Витенька мой… Он всегда был опорой. Настоящий мужчина: немногословный, надёжный, как скала. Все финансовые вопросы, все важные решения — это было на нём. А я? А я была за ним. За его широкой спиной. Моя задача была простой и понятной — создавать уют, печь его любимые пироги с капустой и следить, чтобы рубашки всегда были выглажены. И меня это устраивало. Я была счастлива в своей маленькой, уютной вселенной, где главным светилом был мой муж.
Но последние месяцы что-то пошло не так. Мир стал расплываться, терять чёткость. Сначала я списывала всё на возраст. Ну что вы хотите, шестьдесят два года — не шестнадцать. То голова закружится на ровном месте, то забуду, зачем в комнату пришла. Стою посреди гостиной, глупо хлопаю глазами, а в голове — туман, густой, липкий, как кисель.
— Мариша, ты опять витаешь в облаках, — ласково журил меня Виктор. — Тебе отдыхать больше надо. Совсем себя загоняла.
Он стал особенно заботливым. Таким, каким не был, кажется, со времён нашего медового месяца. Каждое утро, ровно в восемь, он входил в спальню с подносом. На подносе — две наши любимые чашки, из старого сервиза, с тонкой золотой каёмкой. И аромат свежесваренного кофе, густой и бодрящий.
— Пей, дорогая, — говорил он, пододвигая мне мою чашку. — Тебе нужны силы.
И я пила. С благодарностью смотрела в его глаза, такие родные, и пила. Этот утренний ритуал стал для меня якорем в море подступающего хаоса. Но с каждой выпитой чашкой туман в моей голове, казалось, только сгущался.
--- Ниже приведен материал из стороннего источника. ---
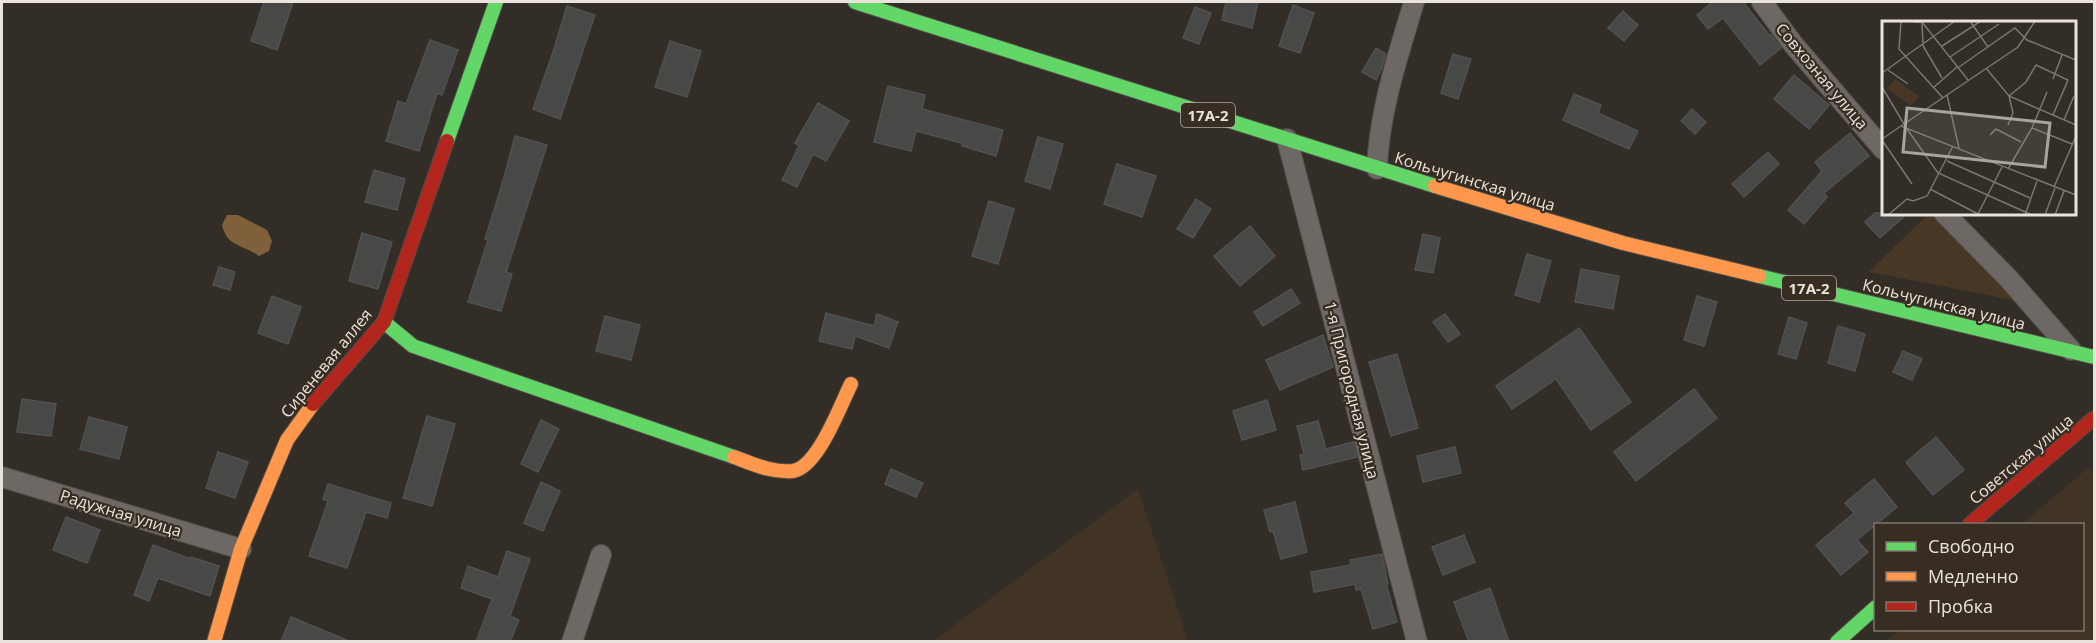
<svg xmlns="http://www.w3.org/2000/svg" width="2096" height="643" font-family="'Open Sans',sans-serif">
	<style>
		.built { fill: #413425 }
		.green { fill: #483724 }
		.water { fill: #7e603b }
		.building { fill: #484847; stroke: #505150; stroke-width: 1.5 }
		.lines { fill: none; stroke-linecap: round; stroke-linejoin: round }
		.street-casing { stroke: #4f4b45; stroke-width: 22 }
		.fast-casing { stroke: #4f4b45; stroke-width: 16 }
		.slow-casing { stroke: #4f4b45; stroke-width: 16 }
		.jam-casing { stroke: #4f4b45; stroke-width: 16 }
		.street { stroke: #6d6864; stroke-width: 20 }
		.fast { stroke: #63d668; stroke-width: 14 }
		.slow { stroke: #ff974d; stroke-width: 14 }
		.jam { stroke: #b3261e; stroke-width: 14 }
		.labels { text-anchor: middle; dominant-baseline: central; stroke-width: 4.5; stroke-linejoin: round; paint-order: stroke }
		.shield { fill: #372d22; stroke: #b4aca4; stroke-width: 1.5 }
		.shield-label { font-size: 15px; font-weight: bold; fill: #e9e3dc }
		.street-label { font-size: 16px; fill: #e9e3dc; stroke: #372d22 }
		.inset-road { fill: none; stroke: #7b766f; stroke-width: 1.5 }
		.view { fill: #a9a39d; fill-opacity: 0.15; stroke: #a9a39d; stroke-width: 3 }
		.inset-edge { fill: none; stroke: #e9e3dc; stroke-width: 3 }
	</style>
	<rect width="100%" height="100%" fill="#322d27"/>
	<!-- built -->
	<g class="built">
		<polygon points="2089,467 2094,473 2094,641 1886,641 1900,630 2082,630 2082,524 2022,524"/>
		<polygon points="1138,489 1188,641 933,641"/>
	</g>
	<!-- green -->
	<polygon class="green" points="1929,213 1932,213 2018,301 1869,272"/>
	<!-- water -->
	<path class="water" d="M 227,215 L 238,215 L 267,230 L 272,241 L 269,251 L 259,256 C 242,244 227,247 222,225 Z"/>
	<!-- building -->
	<g class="building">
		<polygon points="264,2 293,2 277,50 251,41"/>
		<polygon points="1226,2 1258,2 1252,28 1222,20"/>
		<polygon points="1710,2 1743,2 1770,36 1771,35 1781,48 1760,65 1723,18 1708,29 1697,15 1711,3"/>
		<polygon points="1293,5 1314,13 1300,53 1279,46"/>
		<polygon points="567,6 595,15 560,119 533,109 553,52"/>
		<polygon points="1195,7 1211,13 1199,44 1183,38"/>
		<polygon points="1623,11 1638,25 1624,41 1608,28"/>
		<polygon points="430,40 458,50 442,95 437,93 419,151 386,141 398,101 406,104"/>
		<polygon points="670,41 701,51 687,97 655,87"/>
		<polygon points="1376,48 1386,54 1382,68 1376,80 1362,72"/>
		<polygon points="1453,54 1471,59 1458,99 1441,93"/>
		<polygon points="1794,75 1829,105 1809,129 1774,99"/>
		<polygon points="888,86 925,95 922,109 1003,130 996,156 962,146 962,143 916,131 911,151 874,142"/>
		<polygon points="1574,94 1601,105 1598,113 1638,131 1629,149 1563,120"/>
		<polygon points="818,103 849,121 826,161 813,154 797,187 782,180 799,146 795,143"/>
		<polygon points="1692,109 1706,122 1695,134 1681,121"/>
		<polygon points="1850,133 1869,156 1824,193 1827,197 1804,224 1788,210 1822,171 1815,162"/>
		<polygon points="515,136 547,145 506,272 512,274 501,311 468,302 488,240 485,239 503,181"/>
		<polygon points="1038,137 1063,144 1050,189 1025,181"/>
		<polygon points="1768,152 1779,164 1744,197 1732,184"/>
		<polygon points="1117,164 1156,176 1142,217 1104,204"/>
		<polygon points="374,170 405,179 397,210 365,202"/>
		<polygon points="1196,199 1211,209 1193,238 1177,229"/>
		<polygon points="989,201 1014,209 998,264 972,256"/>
		<polygon points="1875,213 1908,213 1880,238 1865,222"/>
		<polygon points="1250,226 1275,256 1240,286 1214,256"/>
		<polygon points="362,233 392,242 378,289 349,281"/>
		<polygon points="1423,234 1440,238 1433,273 1415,270"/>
		<polygon points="1527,254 1551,261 1539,302 1515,295"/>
		<polygon points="219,267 235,272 230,290 213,285"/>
		<polygon points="1581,269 1619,276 1613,309 1575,302"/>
		<polygon points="1291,289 1300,303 1263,326 1254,312"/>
		<polygon points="272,296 301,307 288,344 258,333"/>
		<polygon points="1697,296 1717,302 1704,346 1684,340"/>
		<polygon points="826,313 874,326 877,314 898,322 889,348 855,336 852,349 819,341"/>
		<polygon points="1445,314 1460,334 1448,342 1433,322"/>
		<polygon points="605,316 640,325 631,360 596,351"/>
		<polygon points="1789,317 1807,323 1796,359 1778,354"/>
		<polygon points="1838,326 1865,334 1855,371 1828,363"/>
		<polygon points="1579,328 1631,402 1591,430 1556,379 1512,409 1496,386"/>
		<polygon points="1323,335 1333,367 1280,390 1266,360"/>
		<polygon points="1903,351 1922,359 1912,380 1893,372"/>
		<polygon points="1397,354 1418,428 1391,436 1369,362"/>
		<polygon points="1694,389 1717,418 1636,481 1614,452"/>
		<polygon points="22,399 56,404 51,436 17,432"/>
		<polygon points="1267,400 1276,430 1242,440 1233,411"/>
		<polygon points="427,416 455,424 432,506 403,498"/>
		<polygon points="89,417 127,427 119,459 80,449"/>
		<polygon points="541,420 559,429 538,472 521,464"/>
		<polygon points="1318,421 1326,449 1353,442 1357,457 1303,470 1300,455 1304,454 1297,426"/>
		<polygon points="1936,437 1964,470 1933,495 1906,462"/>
		<polygon points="1455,447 1461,473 1423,482 1417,456"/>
		<polygon points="218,452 248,462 235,498 206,488"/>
		<polygon points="891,469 923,483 916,497 885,484"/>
		<polygon points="1874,479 1897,507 1857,540 1868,552 1841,575 1816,545 1854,513 1845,503"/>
		<polygon points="541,482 560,491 543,531 524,523"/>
		<polygon points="328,484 391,503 387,518 366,512 347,568 309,556 328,501 323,499"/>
		<polygon points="1295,502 1307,552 1281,559 1273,531 1270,532 1264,510"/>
		<polygon points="66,517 100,530 87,563 53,550"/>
		<polygon points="1464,535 1475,562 1443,575 1432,547"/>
		<polygon points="153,545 191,559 191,557 219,566 210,596 158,578 149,601 134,595"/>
		<polygon points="507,551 530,559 510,616 519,620 510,642 476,642 492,599 461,588 468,566 498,577"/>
		<polygon points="1382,554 1388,584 1386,584 1397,622 1373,629 1361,589 1356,590 1355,584 1314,592 1311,572 1351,565 1350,560"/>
		<polygon points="1490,588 1509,642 1469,642 1454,602"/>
		<polygon points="291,617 349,641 349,642 281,642"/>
	</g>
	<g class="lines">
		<!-- street casing -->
		<g class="street-casing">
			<g id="street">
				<polyline points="1762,2 1793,44 1883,149"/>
				<polyline points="1287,139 1417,642"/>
				<path d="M 1377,169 C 1379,111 1398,56 1414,2"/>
				<polyline points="1944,213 2008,278 2071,350"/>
				<polyline points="2,477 241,549"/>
				<polyline points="572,642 601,555"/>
			</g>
		</g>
		<!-- fast casing -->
		<g class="fast-casing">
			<g id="fast">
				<polyline points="855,2 1435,186"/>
				<polyline points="447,141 496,2"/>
				<polyline points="1759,276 2094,357"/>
				<polyline points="384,322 413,346 734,457"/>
				<polyline points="1837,642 1876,607"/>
			</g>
		</g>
		<!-- slow casing -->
		<g class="slow-casing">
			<g id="slow">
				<polyline points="1435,186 1623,243 1759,276"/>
				<path d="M 734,457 C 753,464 772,473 793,471 C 818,467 840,406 851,384"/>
				<polyline points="214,642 241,549 287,440 313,404"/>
			</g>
		</g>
		<!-- jam casing -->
		<g class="jam-casing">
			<g id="jam">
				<polyline points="313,404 384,322 447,141"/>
				<polyline points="1970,524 2094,418"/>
			</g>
		</g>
		<!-- street -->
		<use href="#street" class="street"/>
		<!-- fast -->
		<use href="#fast" class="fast"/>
		<!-- slow -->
		<use href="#slow" class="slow"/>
		<!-- jam -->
		<use href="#jam" class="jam"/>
	</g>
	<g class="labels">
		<!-- shield labels -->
		<g class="shield">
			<rect x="1181" y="103" width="54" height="24" rx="4.5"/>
			<rect x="1782" y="276" width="54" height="24" rx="4.5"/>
		</g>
		<g class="shield-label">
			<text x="1208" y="115">17А-2</text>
			<text x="1809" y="288">17А-2</text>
		</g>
		<!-- street labels -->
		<g class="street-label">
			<text transform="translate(1822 76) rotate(50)">Совхозная улица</text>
			<text transform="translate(1475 181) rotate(17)">Кольчугинская улица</text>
			<text transform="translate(1944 304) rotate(14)">Кольчугинская улица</text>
			<text transform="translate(326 363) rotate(-51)">Сиреневая аллея</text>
			<text transform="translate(1352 390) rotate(76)">1-я Пригородная улица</text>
			<text transform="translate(2021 459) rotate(-40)">Советская улица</text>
			<text transform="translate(121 513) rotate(17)">Радужная улица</text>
		</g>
	</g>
	<!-- overview -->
	<g transform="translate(1882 21)">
		<rect width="194" height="194" fill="#322d27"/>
		<path d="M 13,58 L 37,75 L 29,85 L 5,68 Z" fill="#483724"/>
		<path class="inset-road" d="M 19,0 L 17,28 L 61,77M 88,0 L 106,26M 32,1 L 40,1 L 86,59M 40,2 L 41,22M 40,23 L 60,57M 60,25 L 99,0M 68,36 L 117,3M 77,46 L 133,7 L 145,19 L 194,39M 104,47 L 127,75 L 194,104M 6,49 L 26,63M 0,52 L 73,0M 171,58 L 180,34M 0,66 L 22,103M 52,66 L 75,46M 65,74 L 77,127M 182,99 L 192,75M 126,104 L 131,92 L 127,75 L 144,61 L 154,44 L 186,59 L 171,94M 19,105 L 136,26 L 153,0M 150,107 L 190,123M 25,108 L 56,152 L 150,194M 108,114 L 114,108 L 139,121M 0,118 L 19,105 L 194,174M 0,119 L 30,163M 65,140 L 148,177M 126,148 L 150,107 L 165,71M 172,166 L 194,115M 48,168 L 98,194M 96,193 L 120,146M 6,194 L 25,178 L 31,180 L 45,175 L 71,125M 143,194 L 155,160M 163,194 L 173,167M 173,194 L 182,170"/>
		<path class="view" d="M 25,87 L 168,102 L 163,146 L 21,131 Z"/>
		<rect width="194" height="194" class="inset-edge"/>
	</g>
	<!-- border -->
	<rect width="2096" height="643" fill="none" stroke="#e9e3dc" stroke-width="6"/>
	<!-- legend -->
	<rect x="1874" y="523" width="210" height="108" fill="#372d22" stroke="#7e766c" stroke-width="1.5"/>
	<rect x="1886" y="542" width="30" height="9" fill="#63d668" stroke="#7e766c" stroke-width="1.5"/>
	<text x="1928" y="553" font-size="18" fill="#e9e3dc">Свободно</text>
	<rect x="1886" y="572" width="30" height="9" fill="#ff974d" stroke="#7e766c" stroke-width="1.5"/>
	<text x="1928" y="583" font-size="18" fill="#e9e3dc">Медленно</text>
	<rect x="1886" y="602" width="30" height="9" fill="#b3261e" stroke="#7e766c" stroke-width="1.5"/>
	<text x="1928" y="613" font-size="18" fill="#e9e3dc">Пробка</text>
</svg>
Я стала путать дни недели, забывать имена старых знакомых. Однажды не смогла вспомнить, как пользоваться стиральной машиной, которой стирала бельё последние десять лет. Стояла перед ней, как дикарка перед космическим кораблём. Было стыдно и страшно.
Виктор участливо вздыхал, гладил меня по руке.
— Ничего, ничего, это просто усталость. Я обо всём позабочусь.
И он заботился. Записывал меня к врачам, которые лишь разводили руками и советовали пить витамины. Контролировал, чтобы я вовремя принимала таблетки «для памяти». Но лучше не становилось. Становилось хуже.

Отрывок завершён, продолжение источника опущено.